Reputation is one of those amorphous things that people struggle to define, yet seek to protect at all costs. Famous quotes about the importance of reputation abound, and companies generally accept the notion that reputations are worth protecting.
Over the two decades I’ve been working in reputation management, the practice has evolved from an earned media-centric model that was driven largely by the client asks for “positive publicity about the Company, featuring the CEO, please” to a more integrated approach and an understanding that reputation begins with your actions – it is something you demonstrate, more than you discuss. Clients increasingly acknowledge the importance of internal culture to reputation, as employees are the universal touch point to all of your other constituents. With the rise of social media, reputation managers embraced content and owned media as an effective tool for enhancing reputation and worked to be prepared for the power and speed of social when a crisis threatens a company’s reputation.
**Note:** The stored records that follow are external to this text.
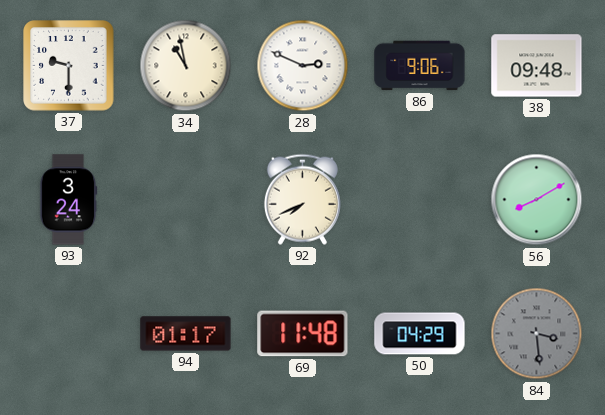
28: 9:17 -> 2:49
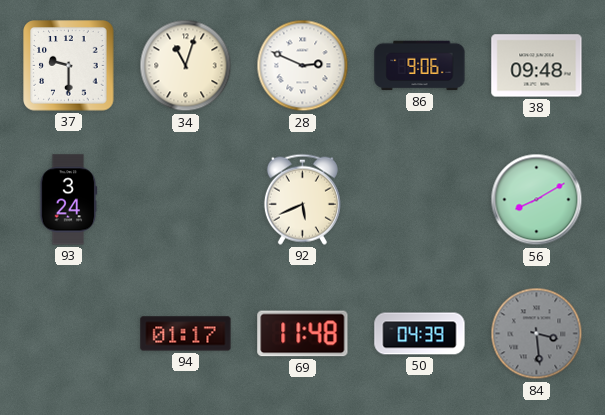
34: 10:58 -> 11:03
92: 7:41 -> 5:41
50: 04:29 -> 04:39
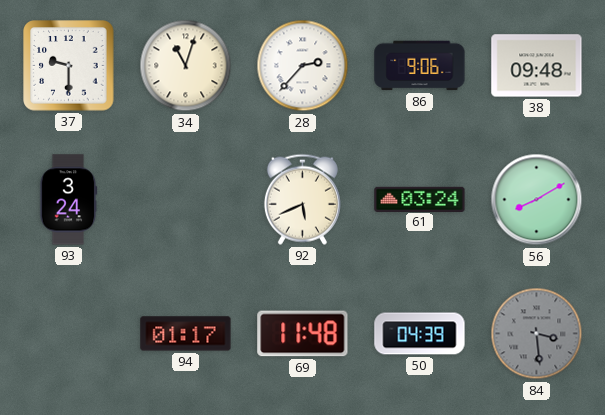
28: 2:49 -> 2:37
61: none -> 03:24
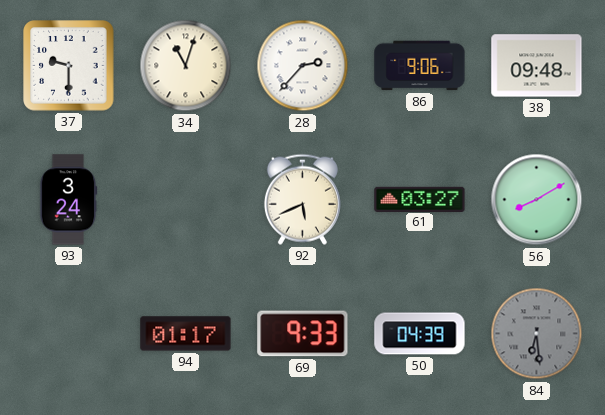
61: 03:24 -> 03:27
69: 11:48 -> 9:33
84: 3:29 -> 6:29
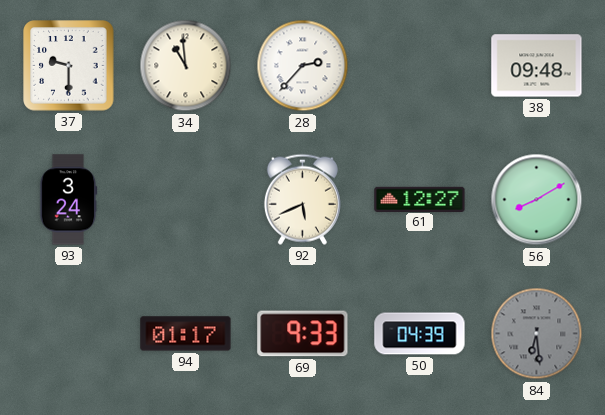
34: 11:03 -> 10:59
86: 9:06 -> none
61: 03:27 -> 12:27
Recently, there has been a noticeable uptick in the use of paid media for reputation efforts. And while “brand advertising” has long been an accepted practice – these campaigns take a more substantive approach and highlight the Company’s values, ethos and citizenship, more than its products. This is a subtle but important shift, signaling the value of a fully integrated approach use of media for reputation management, including earned, owned and paid. Some brands, like Chipotle, have long been known for their citizenship as a core marketing message. But they are no longer alone. Here are three companies doing it well:
- Microsoft has had a long standing commitment to education, and the opportunity for technology to level the playing field and lift entire communities out of poverty. Microsoft has been running a TV spot that contrasts an African village’s educational needs, with an Appalachian boys’ opportunity to get to college – showing us that the world isn’t so different, and that Microsoft’s commitment to education spans the planet (But ironically, that spot doesn’t seem to be online anywhere).
- In a recent campaign presumably designed to make you stop thinking about that oil spill in the Gulf, BP puts a face to the company (because we trust people, not companies, especially big oil companies) and focuses on the jobs they are creating all across America (more than a quarter million, in case you were wondering).
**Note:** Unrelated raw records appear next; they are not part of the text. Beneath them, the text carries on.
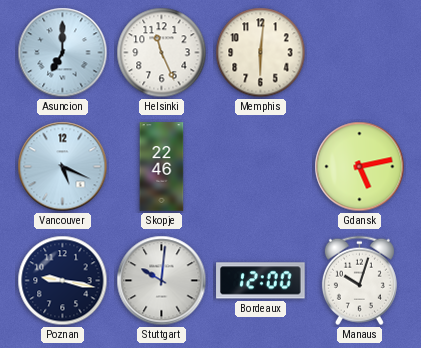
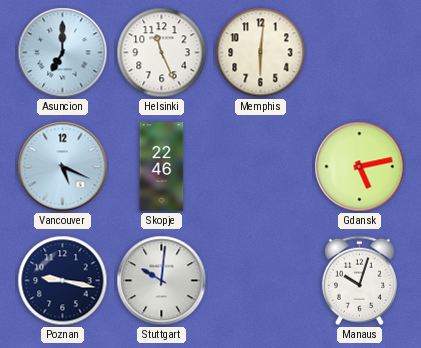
Bordeaux: 12:00 -> none
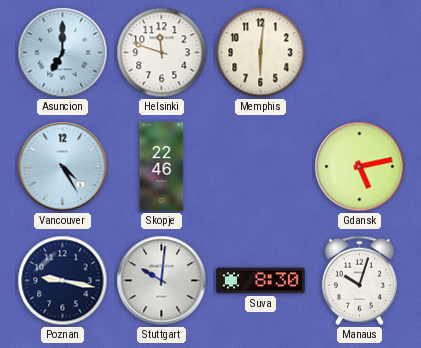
Helsinki: 11:26 -> 11:48
Vancouver: 5:19 -> 4:25
Suva: none -> 8:30
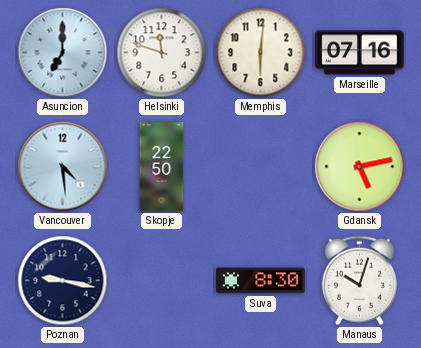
Marseille: none -> 07:16
Vancouver: 4:25 -> 4:29
Skopje: 22:46 -> 22:50
Stuttgart: 10:01 -> none
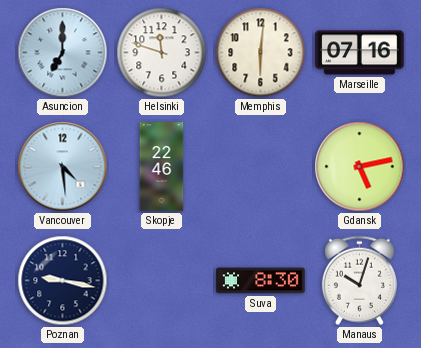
Skopje: 22:50 -> 22:46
- Walmart’s Made in America campaign serves as a reminder of the retailer’s long tail, and its commitment to jobs beyond those seniors working as Walmart greeters. This is a not so subtle message to those who may have their issues with Walmart as an employer to remember that American manufacturing’s rebound is reliant on companies like Walmart.
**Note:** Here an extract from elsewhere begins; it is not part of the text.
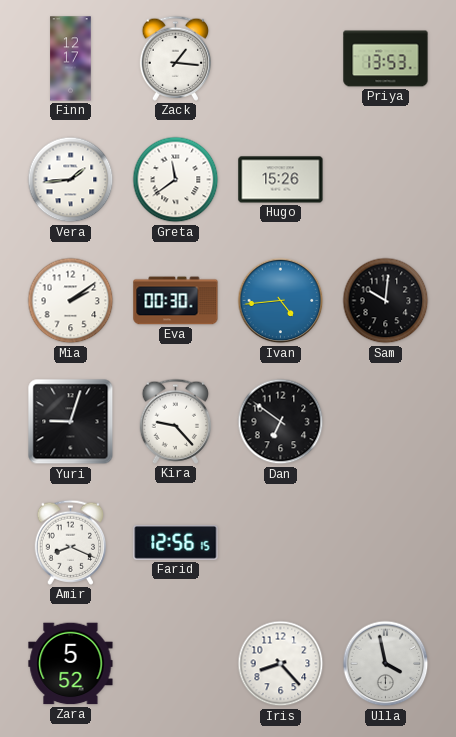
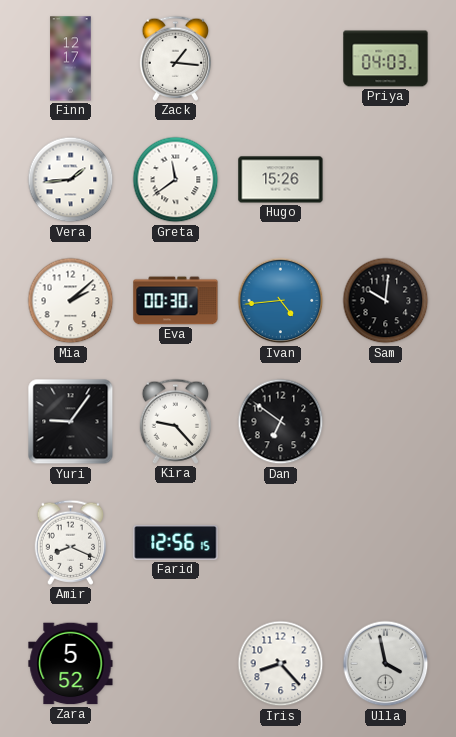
Priya: 13:53 -> 04:03
Mia: 2:09 -> 2:08
Yuri: 9:03 -> 9:06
There was a time when any kind of paid media was considered taboo in the world of public relations, and running reputation programs entirely on earned media was a badge of honor. This may be the end of that era, as forward-thinking communicators tasked with building and protecting their company’s reputation fund the balance between owned, earned and paid media in order to effectively engage their constituencies with meaningful, substantive interaction. And I think that is a good thing. Let’s not shackle our profession with limits on how to best develop a client’s reputation. Great strategy should be channel agnostic, and great reputations are earned over time across multiple channels.
Of course, when a Company starts using mediums like television advertising to tout its good citizenship, it invites scrutiny. Before you start planning a Super Bowl spot, be sure you are walking the walk.